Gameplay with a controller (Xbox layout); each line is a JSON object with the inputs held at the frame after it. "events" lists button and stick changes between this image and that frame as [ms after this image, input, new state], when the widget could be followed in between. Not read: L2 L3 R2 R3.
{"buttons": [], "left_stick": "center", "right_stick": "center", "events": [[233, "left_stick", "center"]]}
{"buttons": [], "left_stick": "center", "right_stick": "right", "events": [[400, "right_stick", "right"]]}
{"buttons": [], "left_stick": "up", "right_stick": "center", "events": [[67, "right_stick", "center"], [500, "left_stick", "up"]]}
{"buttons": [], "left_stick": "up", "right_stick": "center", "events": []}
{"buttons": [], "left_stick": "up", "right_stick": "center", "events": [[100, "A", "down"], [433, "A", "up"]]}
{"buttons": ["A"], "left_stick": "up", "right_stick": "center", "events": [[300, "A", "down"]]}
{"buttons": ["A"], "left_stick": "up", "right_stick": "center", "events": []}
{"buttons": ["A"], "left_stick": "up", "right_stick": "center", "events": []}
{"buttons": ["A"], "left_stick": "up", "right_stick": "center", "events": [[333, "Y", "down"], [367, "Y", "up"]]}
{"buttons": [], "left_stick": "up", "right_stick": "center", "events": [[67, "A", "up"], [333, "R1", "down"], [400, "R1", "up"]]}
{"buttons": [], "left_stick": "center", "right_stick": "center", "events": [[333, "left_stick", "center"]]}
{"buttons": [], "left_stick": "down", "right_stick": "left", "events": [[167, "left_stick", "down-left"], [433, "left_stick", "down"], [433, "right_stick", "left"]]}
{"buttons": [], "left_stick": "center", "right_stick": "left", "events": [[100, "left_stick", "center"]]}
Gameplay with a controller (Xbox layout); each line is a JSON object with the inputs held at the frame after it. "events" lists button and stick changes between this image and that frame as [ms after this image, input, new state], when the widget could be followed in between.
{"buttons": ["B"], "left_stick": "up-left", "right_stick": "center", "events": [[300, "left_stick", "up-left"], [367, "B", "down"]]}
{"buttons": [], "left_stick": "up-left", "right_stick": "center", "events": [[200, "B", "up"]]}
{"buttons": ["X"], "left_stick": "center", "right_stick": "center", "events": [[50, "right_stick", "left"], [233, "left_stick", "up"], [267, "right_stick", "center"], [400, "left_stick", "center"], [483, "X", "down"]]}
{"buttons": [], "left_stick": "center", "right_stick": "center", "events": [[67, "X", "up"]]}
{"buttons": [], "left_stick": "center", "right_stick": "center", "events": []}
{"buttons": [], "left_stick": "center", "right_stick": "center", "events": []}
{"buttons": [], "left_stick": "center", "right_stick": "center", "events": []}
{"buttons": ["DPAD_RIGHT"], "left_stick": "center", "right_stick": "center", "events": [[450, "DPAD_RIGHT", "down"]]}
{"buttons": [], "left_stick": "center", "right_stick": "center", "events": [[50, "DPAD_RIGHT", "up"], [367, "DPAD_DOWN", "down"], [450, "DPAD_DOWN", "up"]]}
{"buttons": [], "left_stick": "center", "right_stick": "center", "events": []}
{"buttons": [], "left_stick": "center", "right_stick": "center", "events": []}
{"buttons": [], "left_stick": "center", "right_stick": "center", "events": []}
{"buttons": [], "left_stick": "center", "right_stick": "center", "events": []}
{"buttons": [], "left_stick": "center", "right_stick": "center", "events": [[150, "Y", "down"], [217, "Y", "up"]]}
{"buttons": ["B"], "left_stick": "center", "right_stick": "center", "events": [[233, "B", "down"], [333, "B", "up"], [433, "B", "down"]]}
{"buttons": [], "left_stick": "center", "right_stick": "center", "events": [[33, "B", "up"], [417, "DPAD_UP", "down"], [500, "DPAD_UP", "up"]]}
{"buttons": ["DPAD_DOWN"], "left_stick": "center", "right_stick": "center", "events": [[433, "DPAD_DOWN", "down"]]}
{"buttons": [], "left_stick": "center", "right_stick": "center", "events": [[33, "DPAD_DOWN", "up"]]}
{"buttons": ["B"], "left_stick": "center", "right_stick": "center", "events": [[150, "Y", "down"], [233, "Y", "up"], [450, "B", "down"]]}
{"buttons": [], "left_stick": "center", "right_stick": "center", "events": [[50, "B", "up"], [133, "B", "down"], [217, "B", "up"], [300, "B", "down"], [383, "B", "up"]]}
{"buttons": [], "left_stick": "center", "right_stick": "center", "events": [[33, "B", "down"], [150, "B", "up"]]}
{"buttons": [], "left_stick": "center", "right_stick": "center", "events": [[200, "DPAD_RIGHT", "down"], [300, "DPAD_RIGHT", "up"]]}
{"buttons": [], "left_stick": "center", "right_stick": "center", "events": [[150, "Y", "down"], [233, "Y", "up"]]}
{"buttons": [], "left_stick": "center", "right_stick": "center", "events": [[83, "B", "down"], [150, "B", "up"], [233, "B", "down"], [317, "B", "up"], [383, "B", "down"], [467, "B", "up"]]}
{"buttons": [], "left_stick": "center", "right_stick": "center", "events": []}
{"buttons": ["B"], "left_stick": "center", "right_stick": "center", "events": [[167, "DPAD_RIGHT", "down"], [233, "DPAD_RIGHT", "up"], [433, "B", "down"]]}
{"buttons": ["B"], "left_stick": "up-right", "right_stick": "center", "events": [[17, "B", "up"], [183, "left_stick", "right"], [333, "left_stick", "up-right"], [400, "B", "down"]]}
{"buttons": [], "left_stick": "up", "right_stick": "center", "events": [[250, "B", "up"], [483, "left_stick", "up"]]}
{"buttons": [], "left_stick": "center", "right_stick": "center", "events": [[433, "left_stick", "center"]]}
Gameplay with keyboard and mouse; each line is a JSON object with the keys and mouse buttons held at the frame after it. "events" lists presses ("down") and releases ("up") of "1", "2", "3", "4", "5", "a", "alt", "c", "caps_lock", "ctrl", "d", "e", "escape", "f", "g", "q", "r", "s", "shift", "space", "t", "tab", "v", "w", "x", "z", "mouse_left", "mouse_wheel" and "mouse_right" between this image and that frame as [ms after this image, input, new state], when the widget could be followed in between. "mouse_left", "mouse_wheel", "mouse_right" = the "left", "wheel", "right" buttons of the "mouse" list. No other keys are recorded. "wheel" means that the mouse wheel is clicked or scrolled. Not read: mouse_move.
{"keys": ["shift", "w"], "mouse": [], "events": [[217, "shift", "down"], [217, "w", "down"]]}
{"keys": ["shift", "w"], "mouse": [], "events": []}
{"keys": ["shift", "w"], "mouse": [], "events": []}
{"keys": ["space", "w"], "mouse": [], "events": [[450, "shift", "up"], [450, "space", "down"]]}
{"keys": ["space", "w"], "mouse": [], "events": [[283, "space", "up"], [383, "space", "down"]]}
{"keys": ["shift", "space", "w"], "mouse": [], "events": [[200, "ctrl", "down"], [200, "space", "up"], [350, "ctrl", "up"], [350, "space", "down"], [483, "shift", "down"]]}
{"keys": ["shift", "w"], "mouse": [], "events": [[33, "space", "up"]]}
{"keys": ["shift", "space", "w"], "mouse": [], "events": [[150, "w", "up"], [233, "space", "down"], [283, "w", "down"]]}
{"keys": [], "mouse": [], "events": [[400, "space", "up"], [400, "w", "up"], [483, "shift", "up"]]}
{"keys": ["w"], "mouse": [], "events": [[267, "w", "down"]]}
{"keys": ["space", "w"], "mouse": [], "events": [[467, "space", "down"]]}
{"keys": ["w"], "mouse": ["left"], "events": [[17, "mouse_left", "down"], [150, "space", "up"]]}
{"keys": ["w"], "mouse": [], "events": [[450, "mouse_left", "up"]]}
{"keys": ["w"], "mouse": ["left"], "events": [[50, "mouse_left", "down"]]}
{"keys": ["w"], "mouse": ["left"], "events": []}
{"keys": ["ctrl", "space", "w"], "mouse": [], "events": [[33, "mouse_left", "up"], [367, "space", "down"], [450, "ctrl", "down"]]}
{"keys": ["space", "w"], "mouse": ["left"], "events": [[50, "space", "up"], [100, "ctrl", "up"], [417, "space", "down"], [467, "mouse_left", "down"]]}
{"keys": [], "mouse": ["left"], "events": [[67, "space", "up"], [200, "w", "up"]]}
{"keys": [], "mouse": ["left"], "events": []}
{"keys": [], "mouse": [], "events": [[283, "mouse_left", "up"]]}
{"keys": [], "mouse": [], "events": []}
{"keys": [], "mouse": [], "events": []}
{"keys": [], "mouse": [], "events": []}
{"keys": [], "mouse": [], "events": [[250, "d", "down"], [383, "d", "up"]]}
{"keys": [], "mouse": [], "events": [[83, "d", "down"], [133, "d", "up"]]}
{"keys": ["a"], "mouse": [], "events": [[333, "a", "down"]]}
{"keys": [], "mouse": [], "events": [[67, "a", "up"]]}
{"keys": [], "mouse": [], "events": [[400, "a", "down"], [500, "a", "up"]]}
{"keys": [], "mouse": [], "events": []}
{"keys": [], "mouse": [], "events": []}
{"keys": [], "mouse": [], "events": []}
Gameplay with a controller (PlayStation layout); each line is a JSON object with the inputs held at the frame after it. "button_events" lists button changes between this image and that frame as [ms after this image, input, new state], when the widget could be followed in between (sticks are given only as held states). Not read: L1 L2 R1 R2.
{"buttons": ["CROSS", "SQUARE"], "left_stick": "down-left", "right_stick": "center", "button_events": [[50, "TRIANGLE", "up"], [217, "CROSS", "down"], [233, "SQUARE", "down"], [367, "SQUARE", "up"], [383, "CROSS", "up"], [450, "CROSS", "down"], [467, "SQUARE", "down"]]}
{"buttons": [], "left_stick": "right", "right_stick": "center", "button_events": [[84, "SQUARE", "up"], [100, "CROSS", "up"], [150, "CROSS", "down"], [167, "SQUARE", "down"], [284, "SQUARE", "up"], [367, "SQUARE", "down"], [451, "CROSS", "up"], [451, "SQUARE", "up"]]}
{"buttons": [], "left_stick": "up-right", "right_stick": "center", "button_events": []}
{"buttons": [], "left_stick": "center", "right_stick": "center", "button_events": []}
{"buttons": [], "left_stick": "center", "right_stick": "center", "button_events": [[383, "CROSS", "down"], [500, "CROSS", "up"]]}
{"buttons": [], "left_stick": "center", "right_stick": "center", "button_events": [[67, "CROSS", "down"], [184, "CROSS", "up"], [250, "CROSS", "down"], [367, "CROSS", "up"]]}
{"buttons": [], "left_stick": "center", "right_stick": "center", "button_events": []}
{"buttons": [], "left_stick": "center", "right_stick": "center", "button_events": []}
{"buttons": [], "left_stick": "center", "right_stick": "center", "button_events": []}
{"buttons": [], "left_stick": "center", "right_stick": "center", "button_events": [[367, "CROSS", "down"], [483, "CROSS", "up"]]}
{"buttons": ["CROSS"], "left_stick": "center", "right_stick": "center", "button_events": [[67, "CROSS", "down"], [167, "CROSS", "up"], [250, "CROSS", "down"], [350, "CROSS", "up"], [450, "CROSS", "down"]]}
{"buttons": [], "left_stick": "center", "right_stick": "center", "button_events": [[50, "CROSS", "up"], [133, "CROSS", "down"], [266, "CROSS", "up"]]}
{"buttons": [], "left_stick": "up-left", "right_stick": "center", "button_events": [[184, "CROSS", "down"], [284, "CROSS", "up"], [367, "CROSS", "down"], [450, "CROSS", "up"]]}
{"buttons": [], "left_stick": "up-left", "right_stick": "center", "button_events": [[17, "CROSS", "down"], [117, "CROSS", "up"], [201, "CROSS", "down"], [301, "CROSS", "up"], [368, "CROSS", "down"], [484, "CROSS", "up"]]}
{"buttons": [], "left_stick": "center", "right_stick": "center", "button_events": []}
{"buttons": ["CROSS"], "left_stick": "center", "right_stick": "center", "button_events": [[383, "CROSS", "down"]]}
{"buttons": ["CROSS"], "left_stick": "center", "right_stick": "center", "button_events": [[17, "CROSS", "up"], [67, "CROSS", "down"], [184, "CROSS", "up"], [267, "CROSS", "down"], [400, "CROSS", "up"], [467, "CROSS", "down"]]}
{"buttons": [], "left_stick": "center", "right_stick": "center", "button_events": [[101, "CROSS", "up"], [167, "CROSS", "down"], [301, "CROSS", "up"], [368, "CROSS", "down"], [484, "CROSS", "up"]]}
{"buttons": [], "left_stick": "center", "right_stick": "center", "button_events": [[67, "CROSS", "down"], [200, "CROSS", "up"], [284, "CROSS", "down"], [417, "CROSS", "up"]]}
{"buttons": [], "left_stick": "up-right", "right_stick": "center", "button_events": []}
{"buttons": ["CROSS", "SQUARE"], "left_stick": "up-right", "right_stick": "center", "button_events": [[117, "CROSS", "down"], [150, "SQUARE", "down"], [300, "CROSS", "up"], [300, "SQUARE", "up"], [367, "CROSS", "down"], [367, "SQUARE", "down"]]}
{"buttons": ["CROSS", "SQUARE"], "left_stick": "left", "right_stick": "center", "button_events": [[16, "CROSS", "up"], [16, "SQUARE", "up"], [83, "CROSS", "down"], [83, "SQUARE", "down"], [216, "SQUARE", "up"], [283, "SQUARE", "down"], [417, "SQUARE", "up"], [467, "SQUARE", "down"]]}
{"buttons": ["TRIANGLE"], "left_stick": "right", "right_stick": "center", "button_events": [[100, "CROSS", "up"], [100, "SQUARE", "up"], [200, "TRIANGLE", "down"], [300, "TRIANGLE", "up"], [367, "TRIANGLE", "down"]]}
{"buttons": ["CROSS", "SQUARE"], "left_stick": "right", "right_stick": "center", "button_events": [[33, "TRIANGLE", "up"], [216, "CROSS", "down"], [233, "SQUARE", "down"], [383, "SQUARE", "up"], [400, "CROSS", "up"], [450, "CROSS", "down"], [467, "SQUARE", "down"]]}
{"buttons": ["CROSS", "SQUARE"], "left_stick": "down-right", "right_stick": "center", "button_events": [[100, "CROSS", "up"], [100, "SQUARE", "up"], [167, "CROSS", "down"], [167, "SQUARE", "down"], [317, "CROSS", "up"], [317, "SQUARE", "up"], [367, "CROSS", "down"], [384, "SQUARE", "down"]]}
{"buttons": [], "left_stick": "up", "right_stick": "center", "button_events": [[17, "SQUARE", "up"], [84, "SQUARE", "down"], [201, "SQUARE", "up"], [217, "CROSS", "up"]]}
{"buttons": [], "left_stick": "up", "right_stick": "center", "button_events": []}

*****

• What needs to be done:
Look through the material above for "TRIANGLE" and copy the lines that have it.

• Response:
{"buttons": ["CROSS", "SQUARE"], "left_stick": "down-left", "right_stick": "center", "button_events": [[50, "TRIANGLE", "up"], [217, "CROSS", "down"], [233, "SQUARE", "down"], [367, "SQUARE", "up"], [383, "CROSS", "up"], [450, "CROSS", "down"], [467, "SQUARE", "down"]]}
{"buttons": ["TRIANGLE"], "left_stick": "right", "right_stick": "center", "button_events": [[100, "CROSS", "up"], [100, "SQUARE", "up"], [200, "TRIANGLE", "down"], [300, "TRIANGLE", "up"], [367, "TRIANGLE", "down"]]}
{"buttons": ["CROSS", "SQUARE"], "left_stick": "right", "right_stick": "center", "button_events": [[33, "TRIANGLE", "up"], [216, "CROSS", "down"], [233, "SQUARE", "down"], [383, "SQUARE", "up"], [400, "CROSS", "up"], [450, "CROSS", "down"], [467, "SQUARE", "down"]]}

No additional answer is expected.